■ **PROBLEM STATEMENT**
Count how many lines below include the string "nhiều". Only that number should appear in the reply.

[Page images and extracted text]

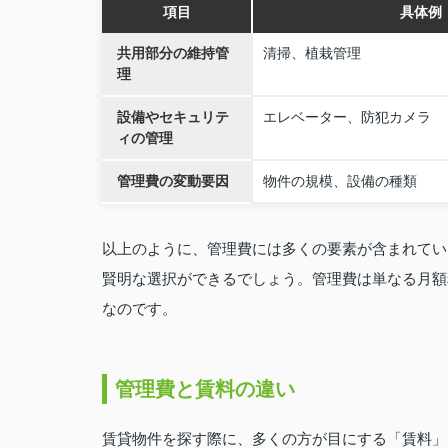
項目
具体例
共用部分の維持管
清掃、植栽管理
理
設備やセキュリテ
エレベーター、防犯カメラ
ィの管理
管理費の変動要因
物件の規模、設備の種類
以上のように、管理費には多くの要素が含まれてい
賢明な選択ができるでしょう。管理費は単なる月額
なのです。
管理費と賃料の違い
賃貸物件を探す際に、多くの方が目にする「賃料」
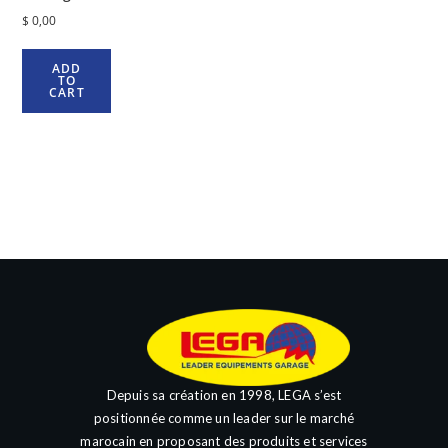
$
0,00
ADD
TO
CART
Depuis sa création en 1998, LEGA s’est
positionnée comme un leader sur le marché
marocain en proposant des produits et services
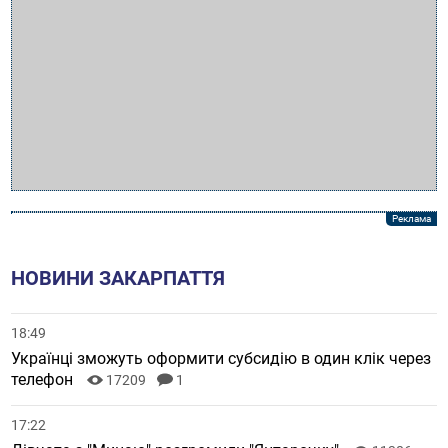
НОВИНИ ЗАКАРПАТТЯ
18:49
Українці зможуть оформити субсидію в один клік через
телефон
17209
1
17:22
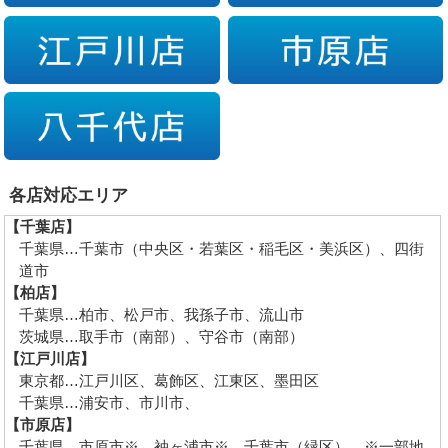
各店対応エリア
【千葉店】
千葉県…千葉市（中央区・若葉区・稲毛区・美浜区）、四街
道市
【柏店】
千葉県…柏市、松戸市、我孫子市、流山市
茨城県…取手市（南部）、守谷市（南部）
【江戸川店】
東京都…江戸川区、葛飾区、江東区、墨田区
千葉県…浦安市、市川市、
【市原店】
千葉県…市原市※、袖ヶ浦市※、千葉市（緑区） ※一部地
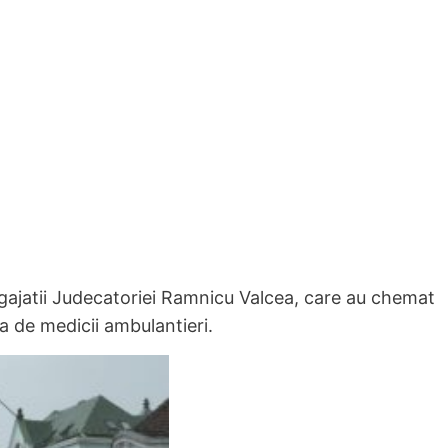
 angajatii Judecatoriei Ramnicu Valcea, care au chemat
a de medicii ambulantieri.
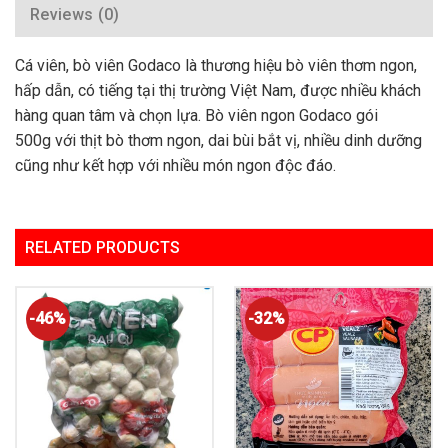
Reviews (0)
Cá viên, bò viên Godaco là thương hiệu bò viên thơm ngon,
hấp dẫn, có tiếng tại thị trường Việt Nam, được nhiều khách
hàng quan tâm và chọn lựa. Bò viên ngon Godaco gói
500g với thịt bò thơm ngon, dai bùi bắt vị, nhiều dinh dưỡng
cũng như kết hợp với nhiều món ngon độc đáo.
RELATED PRODUCTS
-46%
-32%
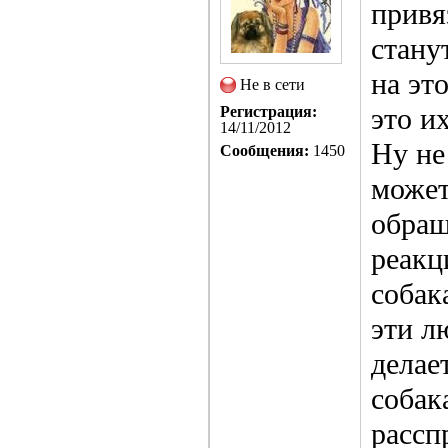
привя
стану
на эт
Не в сети
это и
Регистрация:
14/11/2012
Ну не
Сообщения:
1450
может
обращ
реакц
собак
эти л
делае
собак
рассп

■ **WRITTEN RESPONSE**
3